Italian Studies for Global Challenges: Transdisciplinary Conversations.
The 12th Biennial Conference of the Australasian Centre for Italian Studies (ACIS) 2024
The Australian National University, Canberra, Ngunnawal and Ngambri Country
3–6 July 2024
Convenor: Francesco Ricatti
Advisory committee: Theodore Ell, Tom Geue, Katrina Lolicato, Maria Pallotta-Chiarolli AM.
The conference will take place at the Australian National University, on the unceded lands of the Ngunnawal and Ngambri people. We pay our respect to their Elders past and present. We acknowledge First Nations’ struggles for Sovereignty and Country.
The 12th Biennial ACIS Conference invites perspectives on Italian Studies as a field of enquiry with a role to play in facing the challenges that continue to intensify in our highly globalised world – those cultural, political, economic, and environmental challenges demanding consideration and bold address.

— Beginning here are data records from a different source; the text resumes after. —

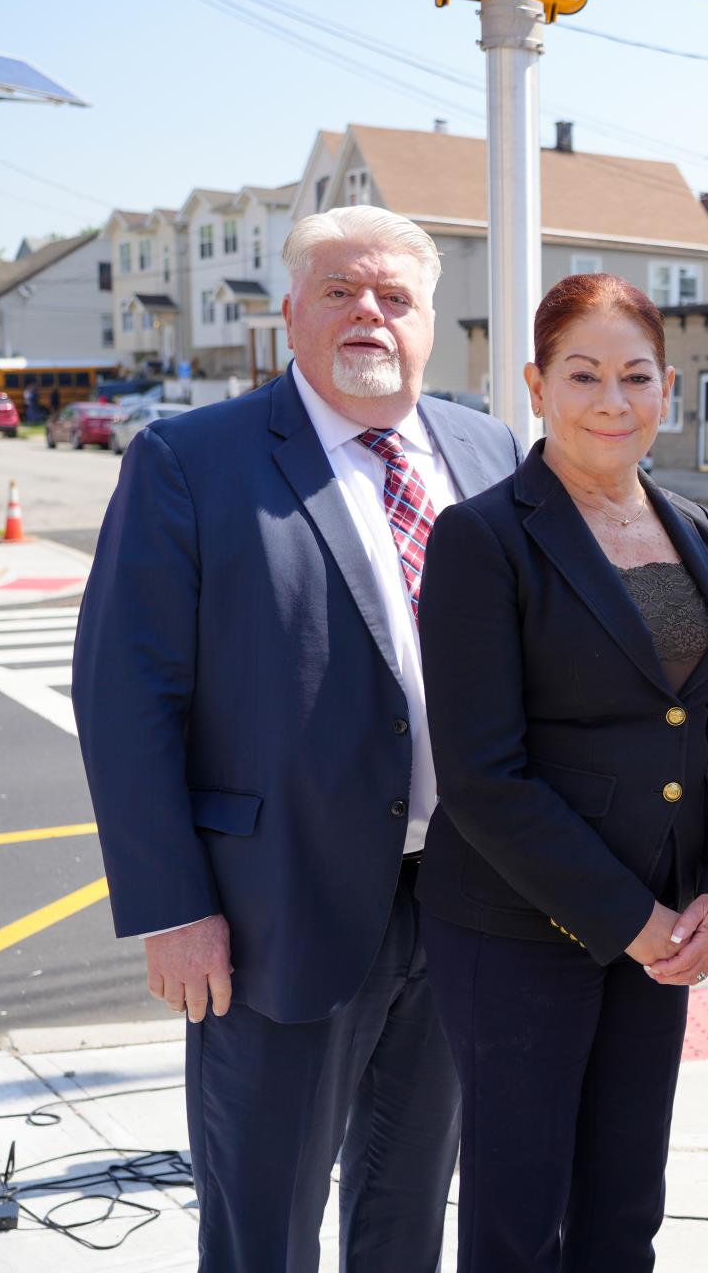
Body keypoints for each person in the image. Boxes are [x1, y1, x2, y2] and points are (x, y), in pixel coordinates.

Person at [70, 204, 520, 1270]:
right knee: (263, 1227)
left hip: (462, 906)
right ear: (289, 314)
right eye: (339, 291)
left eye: (395, 297)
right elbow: (124, 696)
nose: (370, 313)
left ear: (432, 323)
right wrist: (174, 907)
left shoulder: (485, 446)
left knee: (409, 1213)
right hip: (272, 914)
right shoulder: (190, 460)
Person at [415, 272, 708, 1271]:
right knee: (518, 1222)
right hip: (518, 930)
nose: (613, 401)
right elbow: (482, 775)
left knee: (623, 1209)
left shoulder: (692, 528)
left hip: (665, 925)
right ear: (535, 382)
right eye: (584, 374)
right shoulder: (483, 538)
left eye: (636, 375)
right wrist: (634, 920)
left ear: (666, 385)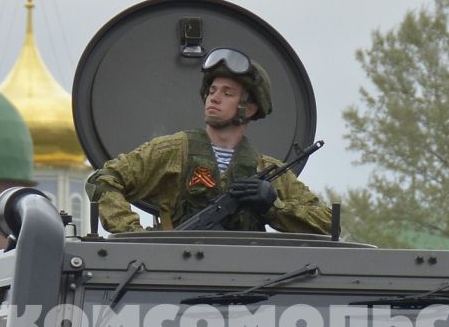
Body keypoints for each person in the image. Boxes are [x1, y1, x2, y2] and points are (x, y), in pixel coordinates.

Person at [86, 47, 331, 235]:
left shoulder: (266, 170)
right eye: (212, 91)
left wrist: (272, 207)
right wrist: (137, 237)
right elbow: (104, 181)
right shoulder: (173, 152)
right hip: (172, 278)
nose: (214, 98)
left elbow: (328, 223)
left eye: (227, 93)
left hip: (250, 286)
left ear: (250, 108)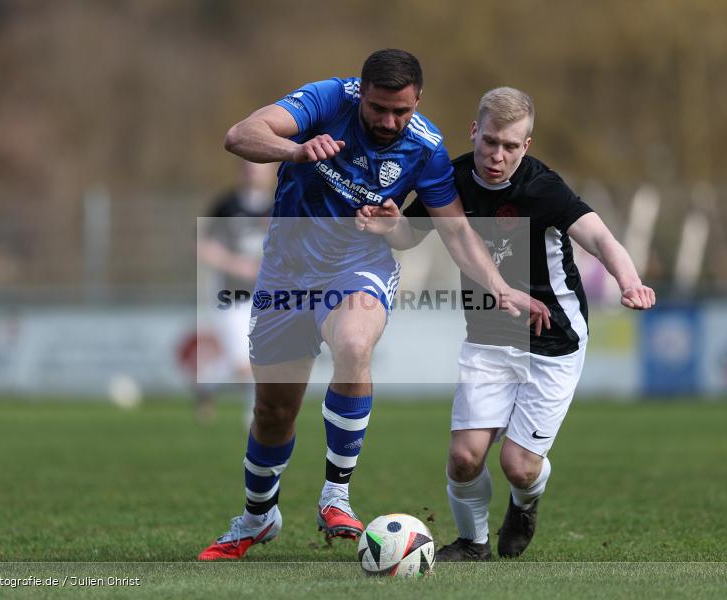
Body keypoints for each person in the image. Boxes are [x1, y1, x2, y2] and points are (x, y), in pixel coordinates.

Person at [198, 51, 550, 561]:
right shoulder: (325, 100)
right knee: (274, 411)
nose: (389, 122)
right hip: (286, 269)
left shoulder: (425, 148)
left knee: (355, 341)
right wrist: (295, 151)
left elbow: (450, 230)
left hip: (357, 264)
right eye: (379, 109)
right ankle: (258, 516)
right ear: (360, 93)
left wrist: (499, 284)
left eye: (401, 112)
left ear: (418, 102)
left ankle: (336, 495)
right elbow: (240, 135)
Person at [356, 87, 656, 560]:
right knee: (463, 458)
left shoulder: (544, 188)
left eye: (511, 146)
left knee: (518, 465)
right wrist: (388, 224)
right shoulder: (450, 179)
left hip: (553, 340)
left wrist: (629, 280)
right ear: (475, 131)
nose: (497, 155)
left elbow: (599, 236)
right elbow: (408, 236)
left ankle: (525, 502)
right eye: (490, 141)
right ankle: (472, 544)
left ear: (526, 146)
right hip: (489, 337)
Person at [194, 159, 276, 425]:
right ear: (241, 171)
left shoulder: (279, 206)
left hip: (266, 296)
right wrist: (236, 265)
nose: (254, 171)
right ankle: (255, 418)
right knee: (244, 363)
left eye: (261, 166)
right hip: (230, 296)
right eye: (249, 166)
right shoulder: (226, 206)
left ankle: (207, 381)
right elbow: (203, 247)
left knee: (256, 360)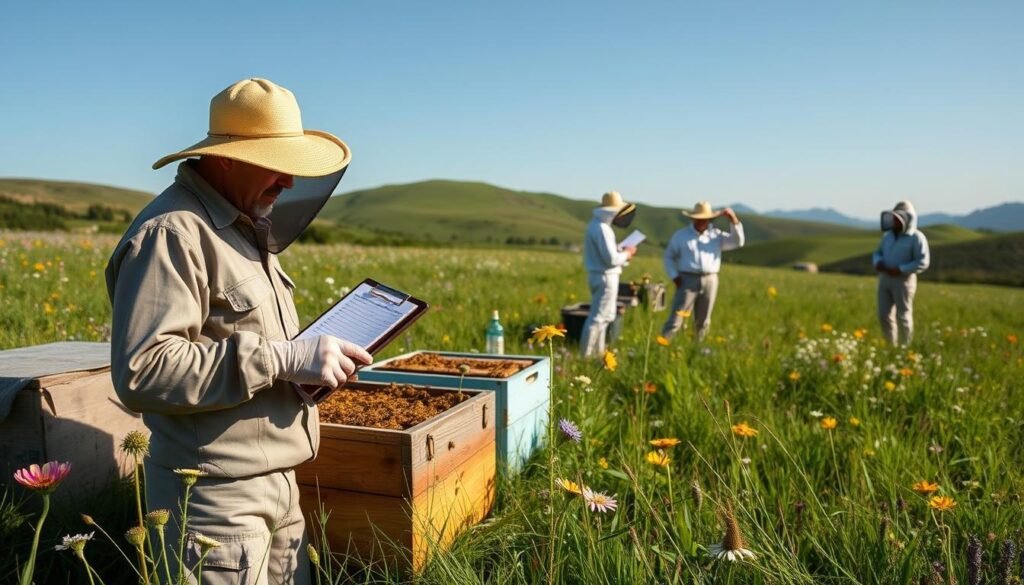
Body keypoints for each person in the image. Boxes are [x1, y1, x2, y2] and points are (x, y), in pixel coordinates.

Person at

The ACIS Italian Studies for Global Challenges conference aims for an open, multifaceted, and nuanced exploration of Italian Studies’ role in illuminating and influencing cultural and social challenges that are shaped by globalisation but also grounded in particular localities, and histories. The conference is thus interested in any discipline, historical period, topic, theme, theory, performing art, methodology and pedagogy that are relevant to Italian Studies. Conference participants are encouraged to articulate with purpose, courage and creativity how and why their teaching, research, art, and community work matter right now.
The goal of the conference is to foster transformative connections between researchers in Italian Studies as most broadly defined. The conference will be in person, but a small number of online presentations may be accommodated in extenuating circumstances. Different modes of presentation – whether scholarly papers, workshops, conversations, or research-informed performances (theatre, dance, storytelling, music, art performances, poetry, screenings, etc.) – will structure the conference programme. Proposals shaped by other innovative and creative modes of presenting and sharing ideas are also encouraged.
Please note that all sessions will be 1 hour in length and each presentation will be allowed a maximum of 20 minutes (including questions from the audience). This approach to programming seeks to reduce the number of parallel sessions, so that all participants can attend more sessions, present in front of a larger audience, and enjoy more time and energy to share plenary events and participate in informal, open, and productive exchanges.
A low fees registration will be available for PhD students, Indigenous scholars and knowledge-holders, and low-waged or unwaged researchers who are presenting their work
ACIS and Italian at ANU aim to support the travel and accommodation expenses of PhD students, precarious scholars and Indigenous scholars working on Italian Studies at Australian and New Zealand universities and presenting at the conference. This will be subject to funding availability - details will be provided upon acceptance of proposals. Given the limited funds, we encourage scholars to apply for funding from their university in the first instance.